Je voudrais être proche de toi dans la seconde où nous allons nous percuter, être proche ? ben, être proche ? quoi ? C'est mon corps, là, non ? Quoi ?
Non ? Quoi ? on peut ? on peut ?
Tout d'un coup je descends et je vois un paysage très très tranquille, quelque part, dans une autre ville, gelé, de la glace, de la neige, je n'arrête pas de foncer vers ce mur, mais je ne sens aucune blessure, tous mes mouvements sont ralentis, il n'y a plus de sang, le bâtiment n'arrêtait pas de se rapprocher, la route était gelée, tout d'un coup, il y a eu cette explosion, partout la mort partout, la radio passait :
" Good-bye to a perfect world " ,
est-ce que c'était dans, dans, euh, est-ce que je dois, oui, je crois, parler de chocs, peut-être, non ?
justement non, euh,
oui, je pense que, oui, tout, euh,
enfin, aussi, afin d'être soi-même dans différents,
non, non, ça aussi bien sûr, mais, non, je ne sais pas, enfin, est-ce qu'on peut ?

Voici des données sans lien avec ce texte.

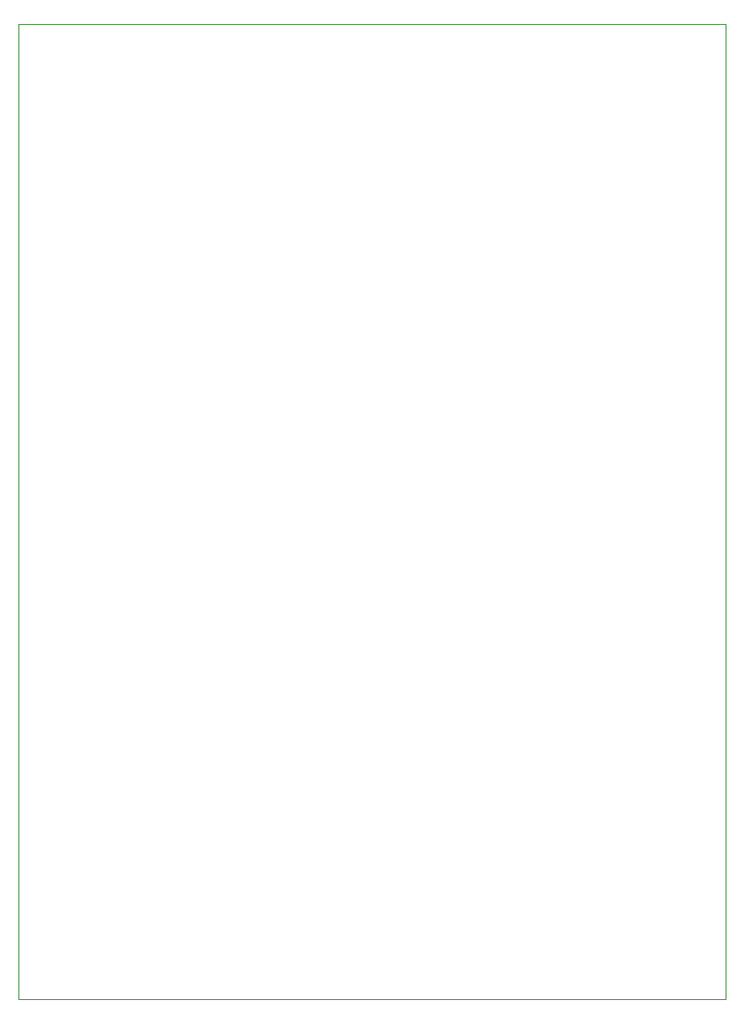
<source format=gbr>
%TF.GenerationSoftware,KiCad,Pcbnew,8.0.7*%
%TF.CreationDate,2024-12-26T20:26:29-06:00*%
%TF.ProjectId,n64_gamecat_rp2350b,6e36345f-6761-46d6-9563-61745f727032,rev?*%
%TF.SameCoordinates,Original*%
%TF.FileFunction,Profile,NP*%
%FSLAX46Y46*%
G04 Gerber Fmt 4.6, Leading zero omitted, Abs format (unit mm)*
G04 Created by KiCad (PCBNEW 8.0.7) date 2024-12-26 20:26:29*
%MOMM*%
%LPD*%
G01*
G04 APERTURE LIST*
%TA.AperFunction,Profile*%
%ADD10C,0.050000*%
%TD*%
G04 APERTURE END LIST*
D10*
X101500000Y-55000000D02*
X166500000Y-55000000D01*
X166500000Y-144500000D01*
X101500000Y-144500000D01*
X101500000Y-55000000D01*
M02*

</source>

oui, je pense que oui, on peut, euh, oui, finalement on peut tout faire…
Pour la première fois de ma vie je constate cette, cette, euh, comment dire, proximité de la mort, que l'on peut partir comme ça, que tout part comme ça, et que l'on peut tout emporter, comme ça, oui, c'est possible, ça brise la solitude, tout simplement, et c'est les autres qui sentent les blessures, pas moi, hmmm.
Silence.
Pour la première fois de ma vie je constate cette, cette, euh, comment dire, proximité de la mort, et qu'on doit se décider…et que mon énergie disparaît tout d'un coup, que tout d'un coup je n'ai plus d'énergie, je suis vide, je me vois vide, je me vois me répéter, ne rien faire d'autre, ne plus bouger, toujours répéter : oui, je pense que, oh mon Dieu oui, tous ces gens, je n'en aime aucun, je travaille avec eux, je pense, oui, je pense que j'ai déjà éprouvé très souvent tous ces sentiments.